Keine Unterversorgung

Kai Sonntag, Sprecher der Kassenärztlichen Vereinigung, bewertet die Situation in Steinenbronn aus Perspektive der Bürger als problematisch. Zu einer Unterversorgung komme es in dem sogenannten Mittelbereich Böblingen/Sindelfingen, zu dem Steinenbronn gehört, aber nicht. Der Versorgungsgrad liege aktuell bei 94,7 Prozent. Im angrenzenden Mittelbereich Esslingen liegt er bei 97,3 Prozent. Deutlich höher ist er nur im Mittelbereich Stuttgart mit 106,9 Prozent.
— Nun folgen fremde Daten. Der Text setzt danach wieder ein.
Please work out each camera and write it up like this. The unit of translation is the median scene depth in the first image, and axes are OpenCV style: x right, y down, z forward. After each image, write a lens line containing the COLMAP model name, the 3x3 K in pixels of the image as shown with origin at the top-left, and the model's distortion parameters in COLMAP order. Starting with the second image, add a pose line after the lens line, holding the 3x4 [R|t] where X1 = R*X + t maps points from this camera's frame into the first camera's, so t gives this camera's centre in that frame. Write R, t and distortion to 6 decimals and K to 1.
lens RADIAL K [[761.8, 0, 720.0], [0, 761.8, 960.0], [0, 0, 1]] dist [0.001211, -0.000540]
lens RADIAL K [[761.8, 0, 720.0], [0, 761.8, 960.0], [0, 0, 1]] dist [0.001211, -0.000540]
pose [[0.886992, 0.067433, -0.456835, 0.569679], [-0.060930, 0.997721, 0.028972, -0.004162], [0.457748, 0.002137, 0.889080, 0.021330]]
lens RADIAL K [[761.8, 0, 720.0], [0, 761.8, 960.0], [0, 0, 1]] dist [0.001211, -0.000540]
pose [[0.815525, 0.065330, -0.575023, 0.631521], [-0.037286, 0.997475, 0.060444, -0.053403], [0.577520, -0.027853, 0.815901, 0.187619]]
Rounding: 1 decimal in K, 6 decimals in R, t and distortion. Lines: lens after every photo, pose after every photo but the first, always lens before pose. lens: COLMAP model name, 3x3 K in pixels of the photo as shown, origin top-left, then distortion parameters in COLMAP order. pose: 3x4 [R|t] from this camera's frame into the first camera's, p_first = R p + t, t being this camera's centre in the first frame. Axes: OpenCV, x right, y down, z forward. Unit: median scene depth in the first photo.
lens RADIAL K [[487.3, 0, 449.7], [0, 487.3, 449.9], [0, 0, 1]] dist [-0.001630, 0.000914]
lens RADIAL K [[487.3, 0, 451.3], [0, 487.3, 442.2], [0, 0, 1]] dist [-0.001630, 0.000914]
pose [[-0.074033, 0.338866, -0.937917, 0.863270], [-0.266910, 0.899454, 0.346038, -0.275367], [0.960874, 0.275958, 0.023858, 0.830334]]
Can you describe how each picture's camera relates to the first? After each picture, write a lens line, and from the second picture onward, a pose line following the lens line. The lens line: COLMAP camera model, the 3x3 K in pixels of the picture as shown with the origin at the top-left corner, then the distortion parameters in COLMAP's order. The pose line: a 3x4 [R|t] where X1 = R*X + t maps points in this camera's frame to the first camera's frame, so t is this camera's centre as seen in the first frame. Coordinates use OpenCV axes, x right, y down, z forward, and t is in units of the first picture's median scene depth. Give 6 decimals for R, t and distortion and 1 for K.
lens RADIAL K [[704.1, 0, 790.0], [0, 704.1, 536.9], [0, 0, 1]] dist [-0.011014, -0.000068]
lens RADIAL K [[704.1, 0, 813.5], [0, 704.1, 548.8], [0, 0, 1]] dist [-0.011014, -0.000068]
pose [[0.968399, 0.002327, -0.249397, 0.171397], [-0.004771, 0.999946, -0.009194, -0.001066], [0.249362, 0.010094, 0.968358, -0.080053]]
Im gesamten Mittelbereich Böblingen/Sindelfingen gebe es „relativ viele Ärzte“, sagt Sonntag, insgesamt „knapp 118 Versorgungseinheiten“, so Sonntag. „Unterm Strich sind es aber natürlich mehr Personen.“ Bis zu 20 zusätzliche Ärzte könnten sich laut medizinischer Bedarfsplanung im Mittelbereich Böblingen/Sindelfingen aber noch niederlassen, erläutert Sonntag. „Wo diese ihre Praxis haben, ist egal.“ Sprich: Ganz gleich ob sich in Böblingen oder Steinenbronn ein Mediziner niederlässt, der Versorgungsgrad steigt dann hier wie dort gleichermaßen – auch wenn es die Steinenbronner nicht direkt spüren.